Where in the material does the word "brightfield" appear? Copy each line that has it.

━━━━━ Data ━━━━━

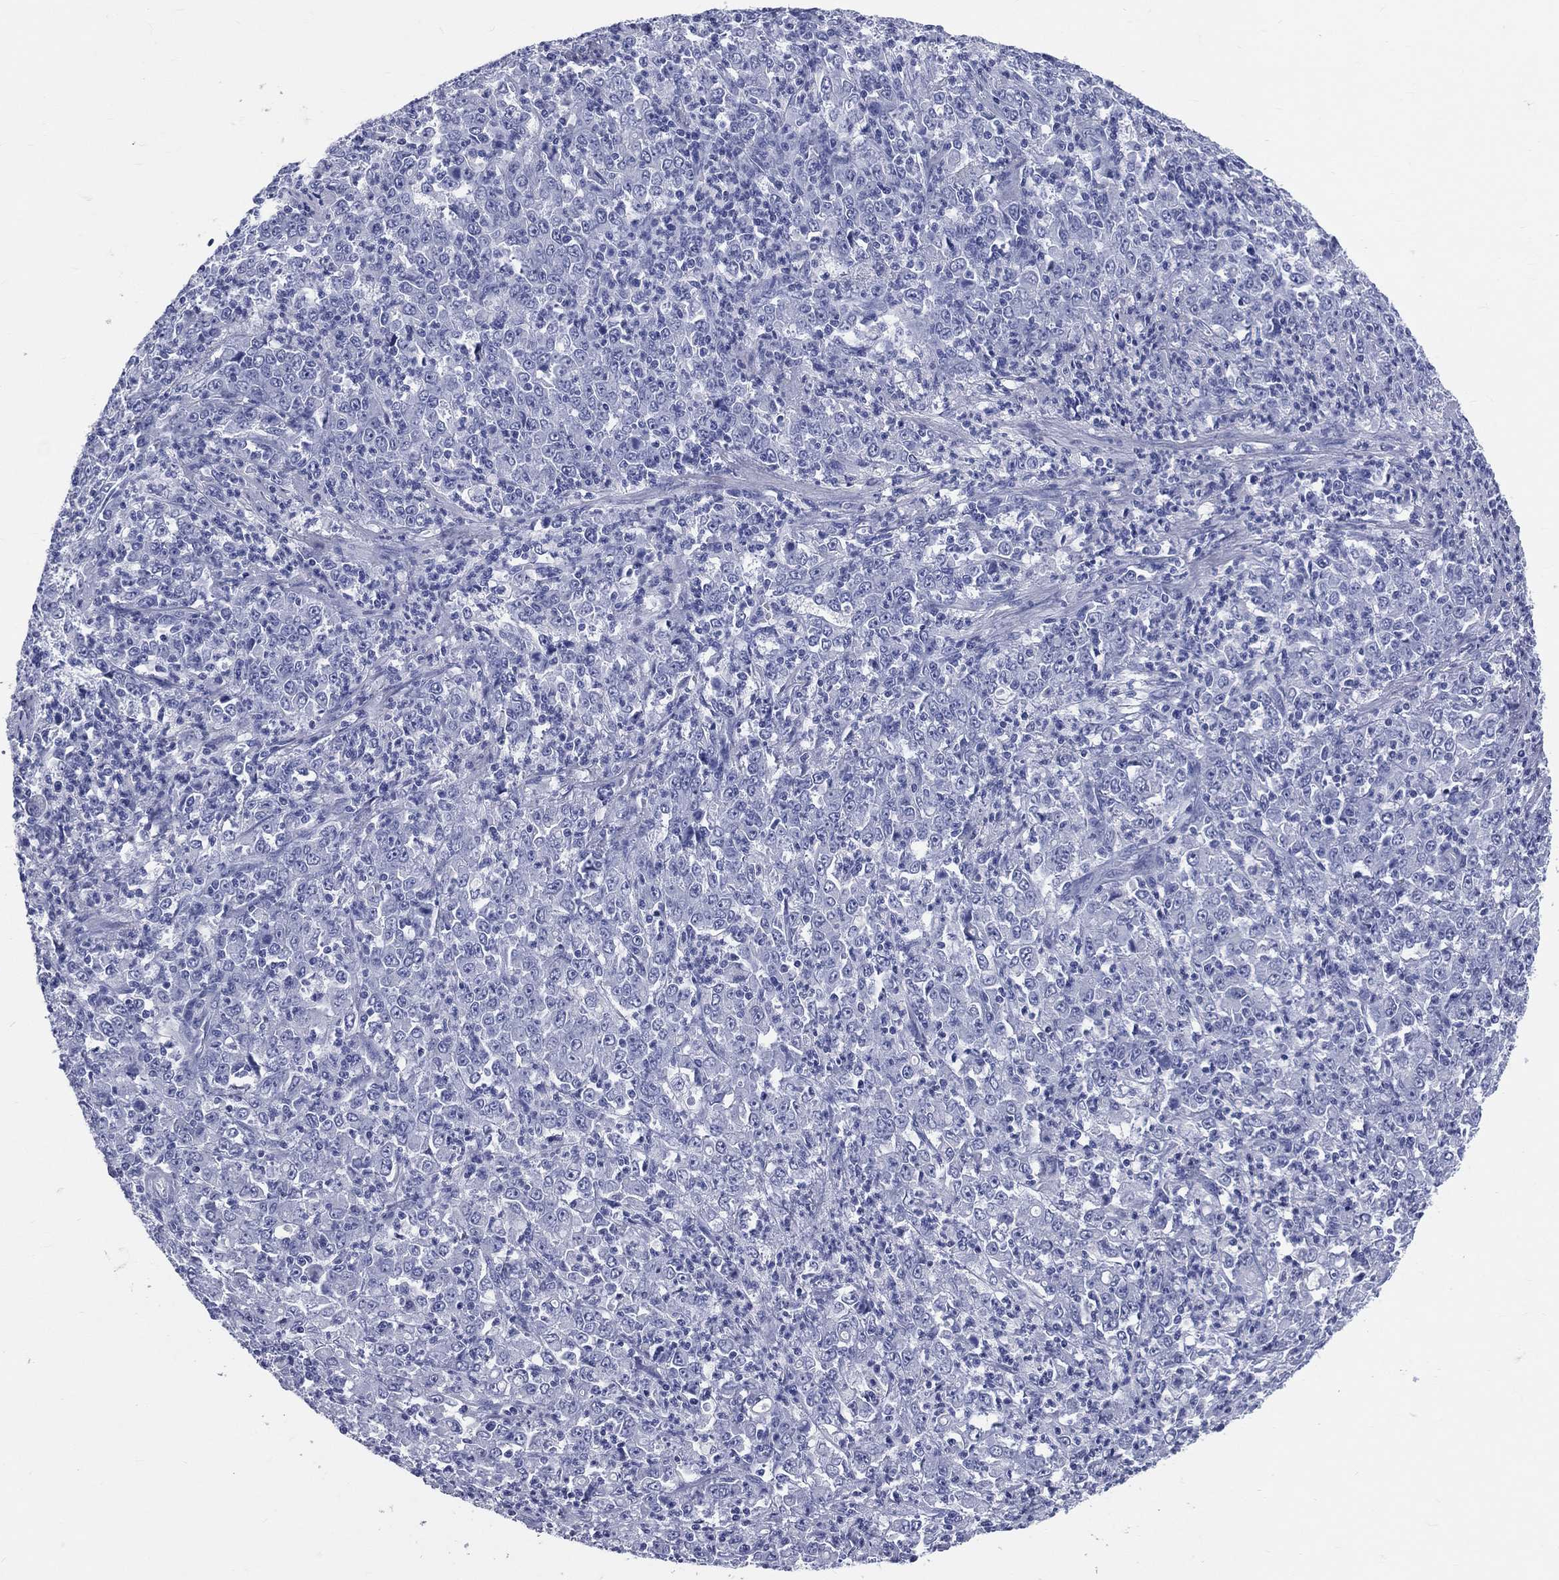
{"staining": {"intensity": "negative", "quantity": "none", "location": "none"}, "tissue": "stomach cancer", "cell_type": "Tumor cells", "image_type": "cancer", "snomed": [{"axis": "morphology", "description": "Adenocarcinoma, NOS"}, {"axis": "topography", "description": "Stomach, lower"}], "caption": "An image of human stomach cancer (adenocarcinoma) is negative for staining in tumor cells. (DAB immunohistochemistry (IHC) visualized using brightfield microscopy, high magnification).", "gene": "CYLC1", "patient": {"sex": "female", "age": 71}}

━━━━━
━━━━━ Data ━━━━━

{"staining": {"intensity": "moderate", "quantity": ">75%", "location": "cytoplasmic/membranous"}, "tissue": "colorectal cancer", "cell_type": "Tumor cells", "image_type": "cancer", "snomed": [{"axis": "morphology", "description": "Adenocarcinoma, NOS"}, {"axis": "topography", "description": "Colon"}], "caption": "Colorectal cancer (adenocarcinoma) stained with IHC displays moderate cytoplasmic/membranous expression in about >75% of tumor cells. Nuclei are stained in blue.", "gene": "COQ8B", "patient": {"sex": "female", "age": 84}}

━━━━━
━━━━━ Data ━━━━━

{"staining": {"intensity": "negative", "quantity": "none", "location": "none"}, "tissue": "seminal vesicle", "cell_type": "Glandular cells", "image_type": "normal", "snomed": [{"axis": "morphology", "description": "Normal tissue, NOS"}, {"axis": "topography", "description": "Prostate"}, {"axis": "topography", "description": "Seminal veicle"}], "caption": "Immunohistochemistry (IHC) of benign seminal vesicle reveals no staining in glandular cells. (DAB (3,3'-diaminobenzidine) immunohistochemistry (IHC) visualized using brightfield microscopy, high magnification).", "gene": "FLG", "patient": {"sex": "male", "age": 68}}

━━━━━

■ Completed task
{"staining": {"intensity": "negative", "quantity": "none", "location": "none"}, "tissue": "stomach cancer", "cell_type": "Tumor cells", "image_type": "cancer", "snomed": [{"axis": "morphology", "description": "Adenocarcinoma, NOS"}, {"axis": "topography", "description": "Stomach, lower"}], "caption": "An image of human stomach cancer (adenocarcinoma) is negative for staining in tumor cells. (DAB immunohistochemistry (IHC) visualized using brightfield microscopy, high magnification).", "gene": "CYLC1", "patient": {"sex": "female", "age": 71}}
{"staining": {"intensity": "negative", "quantity": "none", "location": "none"}, "tissue": "seminal vesicle", "cell_type": "Glandular cells", "image_type": "normal", "snomed": [{"axis": "morphology", "description": "Normal tissue, NOS"}, {"axis": "topography", "description": "Prostate"}, {"axis": "topography", "description": "Seminal veicle"}], "caption": "Immunohistochemistry (IHC) of benign seminal vesicle reveals no staining in glandular cells. (DAB (3,3'-diaminobenzidine) immunohistochemistry (IHC) visualized using brightfield microscopy, high magnification).", "gene": "FLG", "patient": {"sex": "male", "age": 68}}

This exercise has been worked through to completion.